Tom Lane wrote:
> Andrew Dunstan <andrew@dunslane.net> writes:
>> I am seeing Postgres 8.3.7 running as a service on Windows Server 2003
>> repeatedly fail to restart after a backend crash because of the
>> following code in port/win32_shmem.c:
>
> On further review, I see an entirely different explanation for possible
> failures of that code.
>
> It says here:
> http://msdn.microsoft.com/en-us/library/ms885627.aspx
FWIW, this is the Windows CE documentation. The one for win32 is at:
http://msdn.microsoft.com/en-us/library/ms679360(VS.85).aspx
> that GetLastError() continues to return the same error code until
> someone calls SetLastError() to change it. It further says that
> only a few operating system functions call SetLastError(0) on success,
> and that it is explicitly documented whenever a function does so.
> I see no such statement for CreateFileMapping:
> http://msdn.microsoft.com/en-us/library/aa366537(VS.85).aspx
>
> This leads me to conclude that after a successful creation,
> GetLastError will return whatever the errno previously was,
> meaning that you cannot reliably distinguish creation from non
> creation unless you do SetLastError(0) beforehand. Which we don't.
>
> Now this would only explain problems if there were some code path
> through the postmaster that could leave the errno set to
> ERROR_ALREADY_EXISTS (a/k/a EEXIST) when this code is reached. I'm not
> sure there is one, and I have even less of a theory as to why system
> load might make it more probable to happen. Still, this looks like a
> bug from here, and repeating the create call won't fix it.
The ref page for CreateFileMapping you linked has:
"If the object exists before the function call, the function returns a
handle to the existing object (with its current size, not the specified
size), and GetLastError returns ERROR_ALREADY_EXISTS. "

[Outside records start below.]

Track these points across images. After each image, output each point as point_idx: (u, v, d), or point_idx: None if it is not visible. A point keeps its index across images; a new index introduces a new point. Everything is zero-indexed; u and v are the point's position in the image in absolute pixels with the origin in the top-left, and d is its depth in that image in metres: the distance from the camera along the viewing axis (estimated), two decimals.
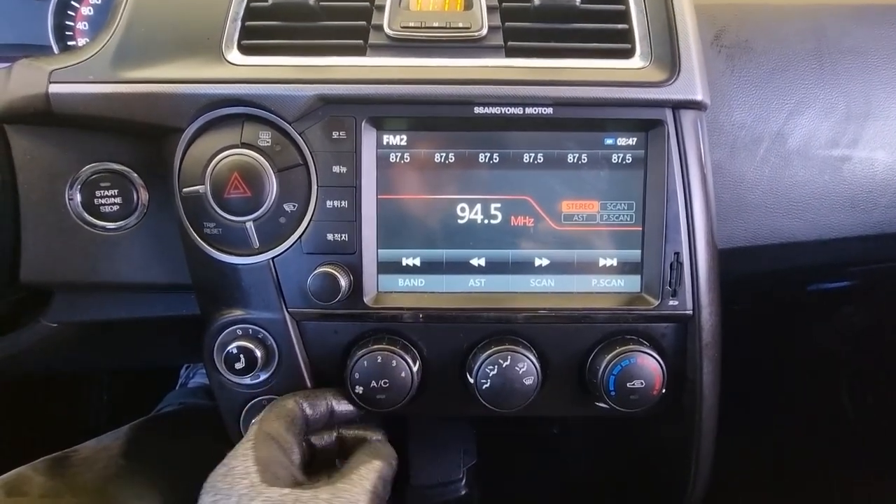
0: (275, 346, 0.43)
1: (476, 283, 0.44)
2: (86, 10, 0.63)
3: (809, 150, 0.51)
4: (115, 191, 0.46)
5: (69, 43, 0.65)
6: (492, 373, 0.42)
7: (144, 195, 0.46)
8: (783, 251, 0.54)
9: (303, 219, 0.42)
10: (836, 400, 0.88)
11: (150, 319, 0.51)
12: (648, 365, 0.42)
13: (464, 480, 0.60)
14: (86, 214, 0.45)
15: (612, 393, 0.42)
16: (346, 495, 0.35)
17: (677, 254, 0.42)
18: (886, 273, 0.74)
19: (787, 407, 0.87)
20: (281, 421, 0.40)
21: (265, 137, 0.41)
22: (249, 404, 0.45)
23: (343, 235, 0.41)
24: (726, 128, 0.50)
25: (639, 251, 0.44)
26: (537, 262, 0.44)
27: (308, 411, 0.42)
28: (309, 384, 0.44)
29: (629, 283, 0.45)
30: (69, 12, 0.62)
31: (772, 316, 0.92)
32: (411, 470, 0.59)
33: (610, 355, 0.42)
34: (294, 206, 0.41)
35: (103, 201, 0.45)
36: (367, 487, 0.37)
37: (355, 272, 0.42)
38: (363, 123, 0.41)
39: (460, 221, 0.44)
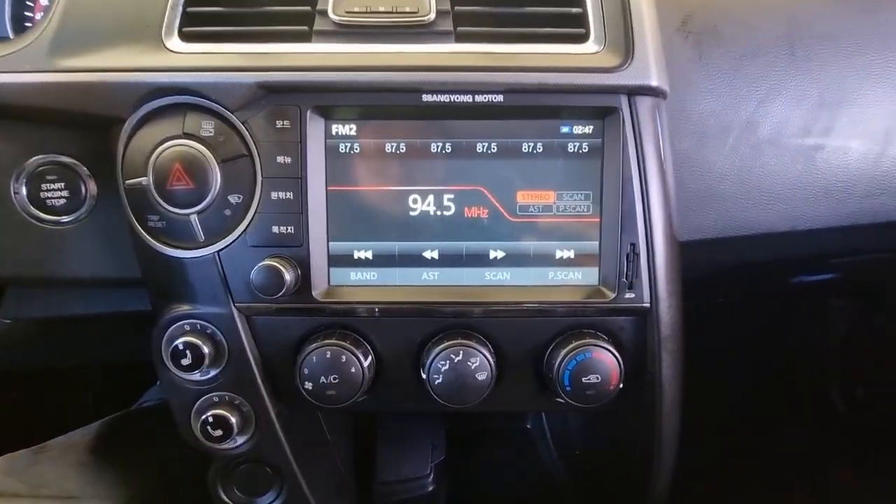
0: (224, 341, 0.42)
1: (430, 276, 0.43)
2: (45, 0, 0.62)
3: (781, 138, 0.50)
4: (62, 184, 0.45)
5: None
6: (444, 368, 0.41)
7: (93, 187, 0.45)
8: (755, 243, 0.53)
9: (248, 211, 0.40)
10: (825, 394, 0.87)
11: (104, 315, 0.50)
12: (605, 359, 0.41)
13: (431, 476, 0.59)
14: (32, 208, 0.44)
15: (568, 388, 0.41)
16: None
17: (633, 245, 0.41)
18: (868, 264, 0.72)
19: (774, 401, 0.86)
20: None
21: (208, 127, 0.40)
22: (200, 400, 0.44)
23: (289, 228, 0.40)
24: (694, 116, 0.48)
25: (596, 243, 0.43)
26: (492, 255, 0.43)
27: None
28: (259, 380, 0.43)
29: (587, 276, 0.43)
30: (28, 2, 0.61)
31: (760, 309, 0.91)
32: (378, 466, 0.58)
33: (565, 350, 0.41)
34: (239, 197, 0.40)
35: (50, 195, 0.44)
36: None
37: (303, 265, 0.41)
38: (308, 112, 0.40)
39: (413, 213, 0.43)
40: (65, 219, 0.45)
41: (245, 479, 0.47)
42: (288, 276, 0.39)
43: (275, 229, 0.40)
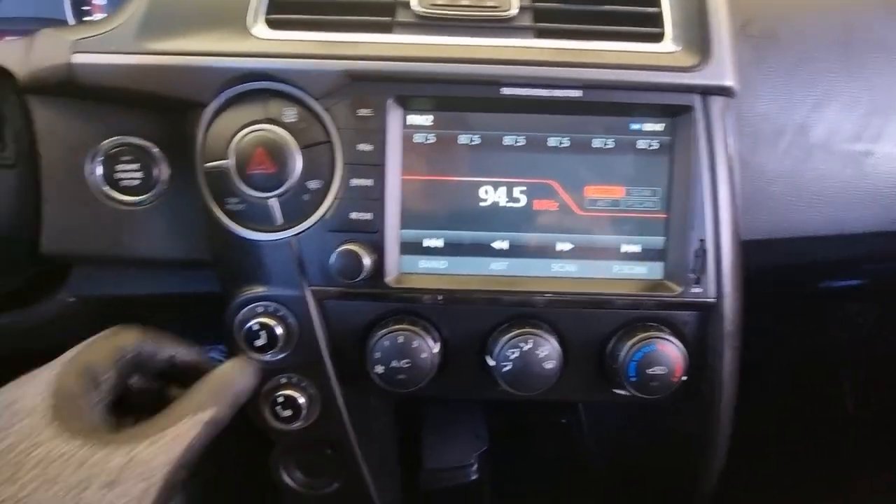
0: (295, 323, 0.43)
1: (498, 266, 0.44)
2: None
3: (832, 143, 0.51)
4: (136, 165, 0.45)
5: (85, 18, 0.64)
6: (513, 356, 0.42)
7: (165, 170, 0.45)
8: (802, 245, 0.54)
9: (326, 196, 0.41)
10: (839, 400, 0.88)
11: (168, 295, 0.51)
12: (670, 352, 0.42)
13: (475, 465, 0.60)
14: (106, 188, 0.45)
15: (633, 379, 0.42)
16: (142, 469, 0.29)
17: (702, 241, 0.42)
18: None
19: (787, 404, 0.87)
20: (109, 352, 0.34)
21: (290, 113, 0.40)
22: (268, 382, 0.45)
23: (367, 214, 0.41)
24: (749, 118, 0.49)
25: (662, 238, 0.44)
26: (559, 247, 0.44)
27: (147, 351, 0.36)
28: (328, 362, 0.44)
29: (652, 270, 0.44)
30: None
31: (782, 312, 0.92)
32: (424, 453, 0.59)
33: (631, 341, 0.42)
34: (318, 183, 0.41)
35: (124, 175, 0.45)
36: (174, 455, 0.31)
37: (378, 252, 0.41)
38: (389, 101, 0.41)
39: (483, 204, 0.43)
40: (137, 200, 0.45)
41: (306, 462, 0.47)
42: (366, 262, 0.40)
43: (353, 215, 0.41)
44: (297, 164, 0.40)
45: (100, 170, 0.44)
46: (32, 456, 0.28)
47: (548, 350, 0.42)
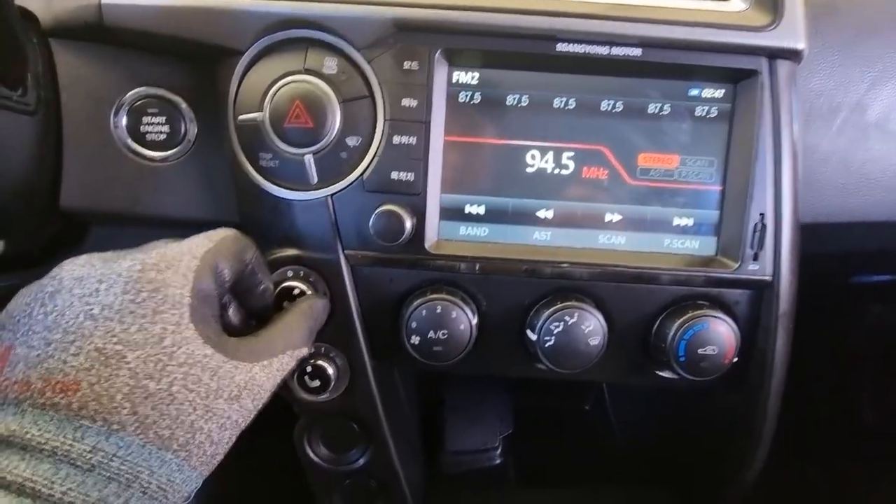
0: (327, 290, 0.41)
1: (541, 235, 0.42)
2: None
3: (889, 123, 0.48)
4: (163, 118, 0.43)
5: None
6: (556, 330, 0.39)
7: (192, 126, 0.43)
8: (844, 232, 0.52)
9: (366, 154, 0.39)
10: (855, 400, 0.86)
11: None
12: (723, 331, 0.40)
13: (500, 448, 0.58)
14: (131, 142, 0.42)
15: (682, 359, 0.40)
16: (257, 390, 0.30)
17: (762, 215, 0.40)
18: None
19: (803, 401, 0.85)
20: (234, 257, 0.33)
21: (331, 65, 0.38)
22: None
23: (409, 174, 0.39)
24: (803, 94, 0.47)
25: (717, 212, 0.41)
26: (608, 218, 0.42)
27: (256, 270, 0.35)
28: (359, 332, 0.42)
29: (704, 246, 0.42)
30: None
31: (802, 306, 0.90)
32: (447, 435, 0.57)
33: (682, 319, 0.40)
34: (357, 140, 0.39)
35: (150, 129, 0.43)
36: (277, 381, 0.32)
37: (418, 215, 0.39)
38: (437, 55, 0.38)
39: (529, 170, 0.41)
40: (162, 155, 0.43)
41: (331, 436, 0.46)
42: (408, 224, 0.38)
43: (394, 175, 0.39)
44: (336, 118, 0.38)
45: (124, 122, 0.42)
46: (178, 354, 0.28)
47: (593, 325, 0.40)
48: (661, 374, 0.44)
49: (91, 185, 0.43)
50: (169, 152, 0.43)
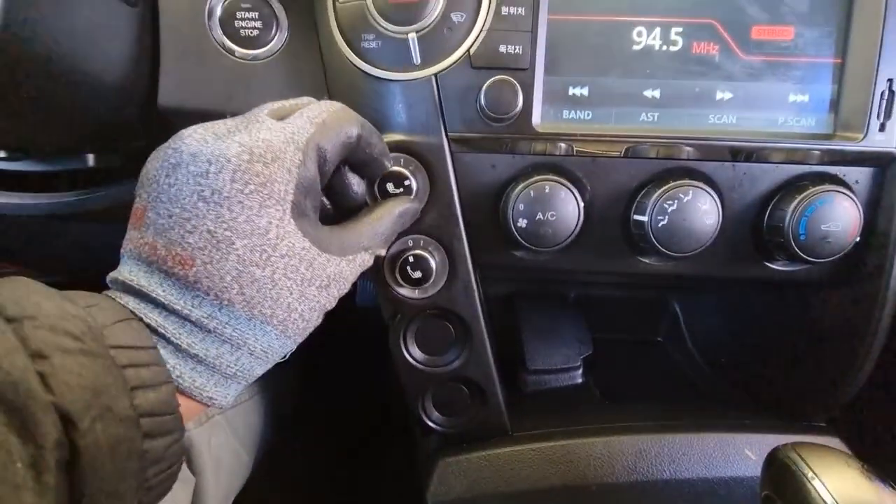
0: (427, 176, 0.40)
1: (648, 117, 0.40)
2: None
3: None
4: (255, 14, 0.43)
5: None
6: (671, 209, 0.38)
7: (283, 23, 0.43)
8: None
9: (471, 30, 0.38)
10: None
11: None
12: (847, 206, 0.38)
13: (581, 369, 0.57)
14: (225, 39, 0.42)
15: (802, 237, 0.38)
16: (342, 282, 0.33)
17: (890, 80, 0.38)
18: None
19: None
20: (338, 138, 0.33)
21: None
22: (396, 242, 0.42)
23: (517, 47, 0.38)
24: None
25: (833, 86, 0.40)
26: (719, 96, 0.40)
27: (365, 140, 0.35)
28: (461, 221, 0.41)
29: (820, 123, 0.40)
30: None
31: None
32: (527, 355, 0.56)
33: (802, 195, 0.38)
34: (462, 16, 0.38)
35: (243, 24, 0.42)
36: (357, 273, 0.34)
37: (526, 91, 0.38)
38: None
39: (636, 48, 0.40)
40: (253, 53, 0.43)
41: (426, 336, 0.45)
42: (520, 98, 0.37)
43: (502, 48, 0.38)
44: None
45: (219, 16, 0.42)
46: (282, 246, 0.30)
47: (708, 204, 0.38)
48: (770, 265, 0.43)
49: (187, 82, 0.43)
50: (260, 50, 0.43)
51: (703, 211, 0.38)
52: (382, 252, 0.37)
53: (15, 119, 0.35)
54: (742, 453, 0.47)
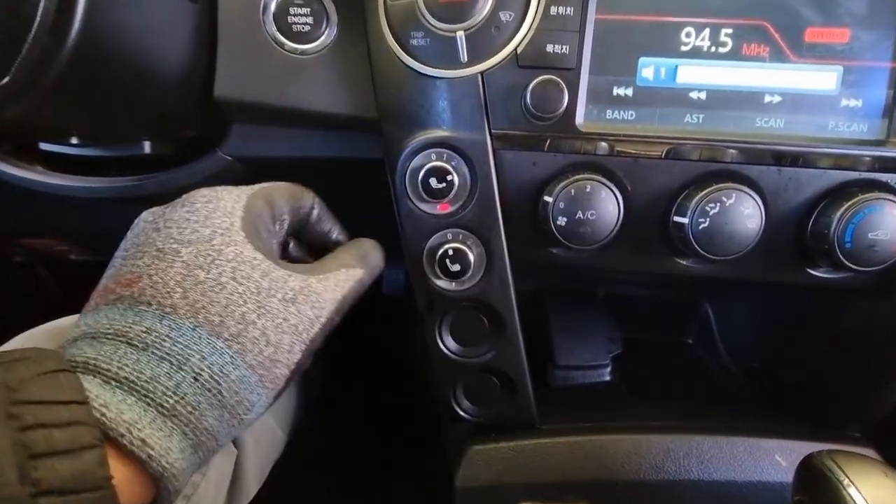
0: (469, 173, 0.41)
1: (693, 118, 0.40)
2: None
3: None
4: (307, 10, 0.44)
5: None
6: (713, 211, 0.38)
7: (335, 18, 0.44)
8: None
9: (519, 29, 0.38)
10: None
11: (321, 159, 0.50)
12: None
13: (609, 366, 0.58)
14: (278, 33, 0.44)
15: (848, 245, 0.38)
16: (315, 298, 0.31)
17: None
18: None
19: None
20: (290, 197, 0.36)
21: None
22: (434, 236, 0.43)
23: (564, 47, 0.38)
24: None
25: (889, 91, 0.39)
26: (767, 99, 0.40)
27: (317, 214, 0.38)
28: (500, 216, 0.42)
29: (872, 129, 0.39)
30: None
31: None
32: (556, 351, 0.57)
33: (850, 202, 0.37)
34: (510, 15, 0.38)
35: (296, 20, 0.44)
36: (337, 296, 0.33)
37: (572, 91, 0.39)
38: None
39: (684, 48, 0.40)
40: (305, 48, 0.44)
41: (461, 328, 0.46)
42: (566, 97, 0.37)
43: (549, 48, 0.38)
44: None
45: (273, 11, 0.43)
46: (226, 251, 0.29)
47: (751, 207, 0.38)
48: (812, 271, 0.42)
49: (242, 75, 0.45)
50: (310, 45, 0.44)
51: (745, 215, 0.38)
52: (360, 272, 0.36)
53: (91, 110, 0.37)
54: (772, 458, 0.47)
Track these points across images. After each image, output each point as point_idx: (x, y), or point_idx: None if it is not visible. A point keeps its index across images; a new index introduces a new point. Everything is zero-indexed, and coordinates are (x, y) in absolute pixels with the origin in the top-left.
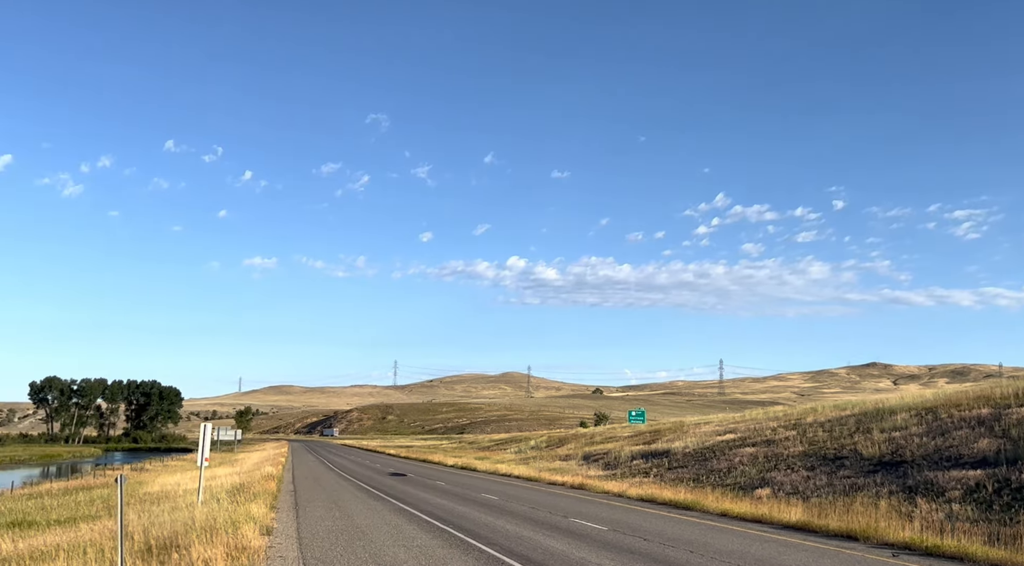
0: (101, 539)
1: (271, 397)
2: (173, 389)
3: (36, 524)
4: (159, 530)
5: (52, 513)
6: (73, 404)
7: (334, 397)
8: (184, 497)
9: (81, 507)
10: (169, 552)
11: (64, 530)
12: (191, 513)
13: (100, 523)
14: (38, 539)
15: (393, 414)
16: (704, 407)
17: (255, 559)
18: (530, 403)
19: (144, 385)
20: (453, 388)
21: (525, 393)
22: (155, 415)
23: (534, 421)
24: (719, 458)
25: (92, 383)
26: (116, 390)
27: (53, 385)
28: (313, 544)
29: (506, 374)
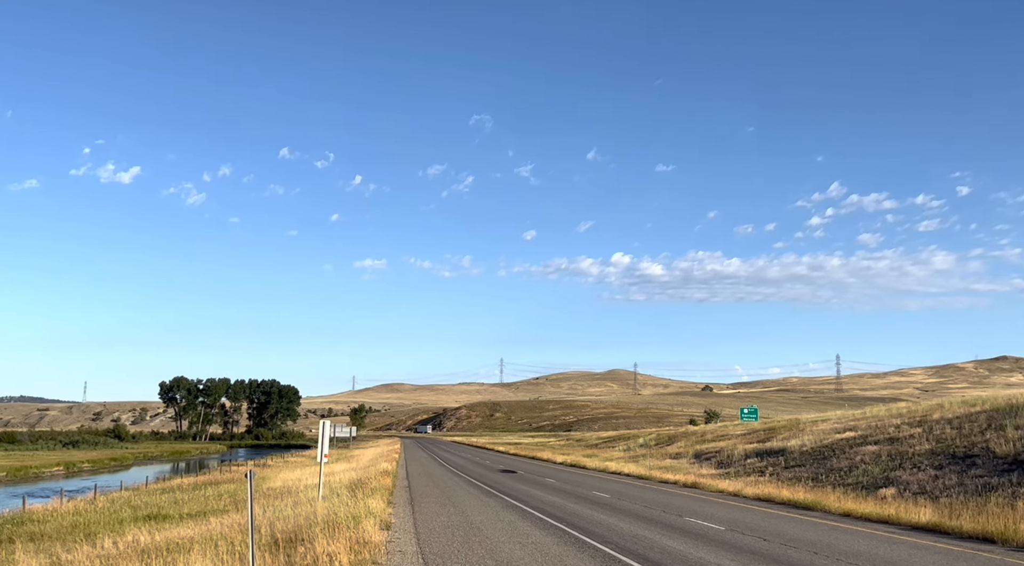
0: (230, 533)
1: (383, 395)
2: (291, 388)
3: (170, 517)
4: (284, 524)
5: (184, 507)
6: (199, 403)
7: (443, 394)
8: (305, 492)
9: (210, 501)
10: (295, 546)
11: (196, 523)
12: (313, 508)
13: (228, 517)
14: (172, 532)
15: (500, 411)
16: (820, 404)
17: (376, 554)
18: (637, 400)
19: (264, 384)
20: (559, 385)
21: (632, 390)
22: (275, 413)
23: (642, 419)
24: (839, 457)
25: (216, 383)
26: (239, 389)
27: (181, 385)
28: (431, 539)
29: (612, 371)
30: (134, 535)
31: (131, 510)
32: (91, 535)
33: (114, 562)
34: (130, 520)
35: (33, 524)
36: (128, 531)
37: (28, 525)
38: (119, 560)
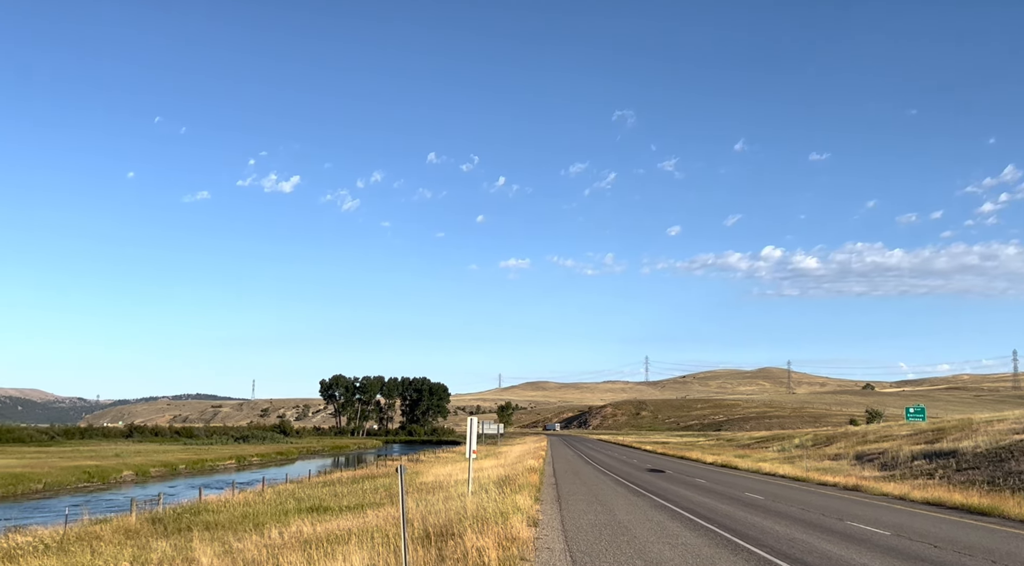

I think that qualifies as it documenting that it's setting the return
value, no? That would never work if it isn't set to something other than
ERROR_ALREADY_EXISTS (probably zero) when it *didn't* already exist.
The quick try would be to stick a SetLastError(0) in there, just to be
sure... Could be worth a try?
Andrew, just to confirm: you've found a case where this happens
*repeatably*? That's what we've failed to do before - it's happened now
and then, but never during testing...
//Magnus